GIVEN ENTRIES:
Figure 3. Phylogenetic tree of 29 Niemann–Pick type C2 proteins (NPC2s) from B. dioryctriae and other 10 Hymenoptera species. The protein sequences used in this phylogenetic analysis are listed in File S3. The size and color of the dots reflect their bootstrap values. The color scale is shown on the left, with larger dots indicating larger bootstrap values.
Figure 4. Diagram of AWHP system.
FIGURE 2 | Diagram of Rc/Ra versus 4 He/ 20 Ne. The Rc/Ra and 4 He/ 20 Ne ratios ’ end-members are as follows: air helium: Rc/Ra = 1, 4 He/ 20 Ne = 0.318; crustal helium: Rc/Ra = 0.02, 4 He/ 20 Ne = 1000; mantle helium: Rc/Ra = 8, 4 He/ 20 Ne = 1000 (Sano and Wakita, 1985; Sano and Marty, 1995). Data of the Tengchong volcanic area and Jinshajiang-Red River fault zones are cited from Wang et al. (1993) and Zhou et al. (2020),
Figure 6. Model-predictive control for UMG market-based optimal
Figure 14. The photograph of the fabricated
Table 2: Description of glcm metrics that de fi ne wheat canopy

...

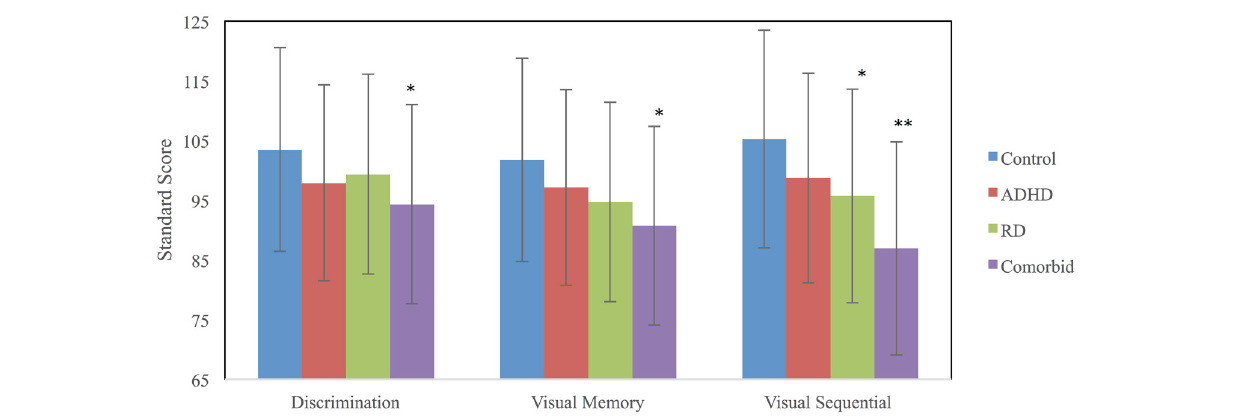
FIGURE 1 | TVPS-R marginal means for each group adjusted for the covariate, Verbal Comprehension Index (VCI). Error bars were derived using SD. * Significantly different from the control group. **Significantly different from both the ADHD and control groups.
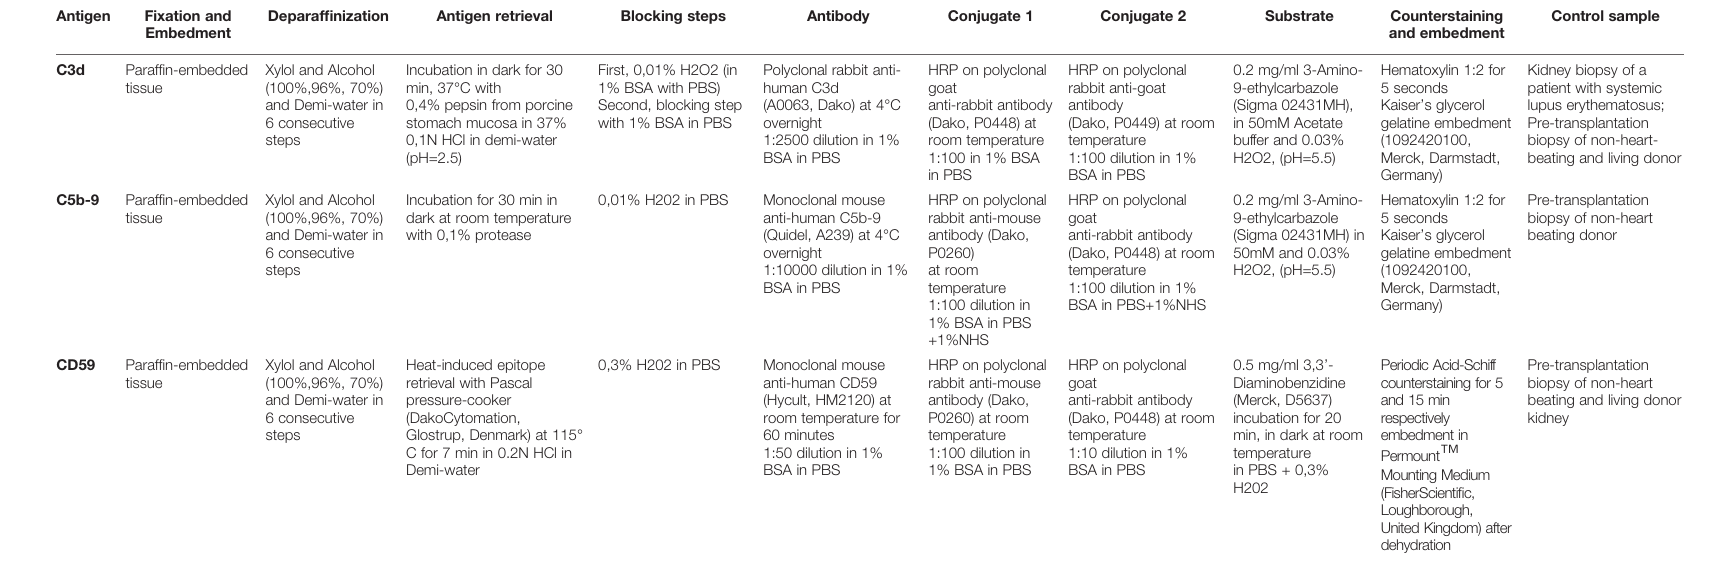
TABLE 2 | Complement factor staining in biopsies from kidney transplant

* * *

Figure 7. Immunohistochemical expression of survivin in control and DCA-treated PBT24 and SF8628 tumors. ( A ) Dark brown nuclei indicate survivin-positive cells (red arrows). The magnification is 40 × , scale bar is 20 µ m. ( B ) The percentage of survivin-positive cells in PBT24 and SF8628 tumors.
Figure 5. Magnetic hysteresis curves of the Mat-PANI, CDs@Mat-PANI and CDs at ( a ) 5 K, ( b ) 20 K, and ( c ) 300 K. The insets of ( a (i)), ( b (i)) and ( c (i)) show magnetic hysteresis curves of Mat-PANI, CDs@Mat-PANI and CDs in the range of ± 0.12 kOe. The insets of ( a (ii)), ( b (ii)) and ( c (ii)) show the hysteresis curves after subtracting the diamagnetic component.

TASK STATEMENT:
Please copy, exactly and with nothing else, the lines above beginning at the line that has "Figure 14. The photograph of the fabricated" and ending with the line that has "Table 2: Description".

SOLUTION TO THIS PROBLEM:
Figure 14. The photograph of the fabricated
Table 2: Description of glcm metrics that de fi ne wheat canopy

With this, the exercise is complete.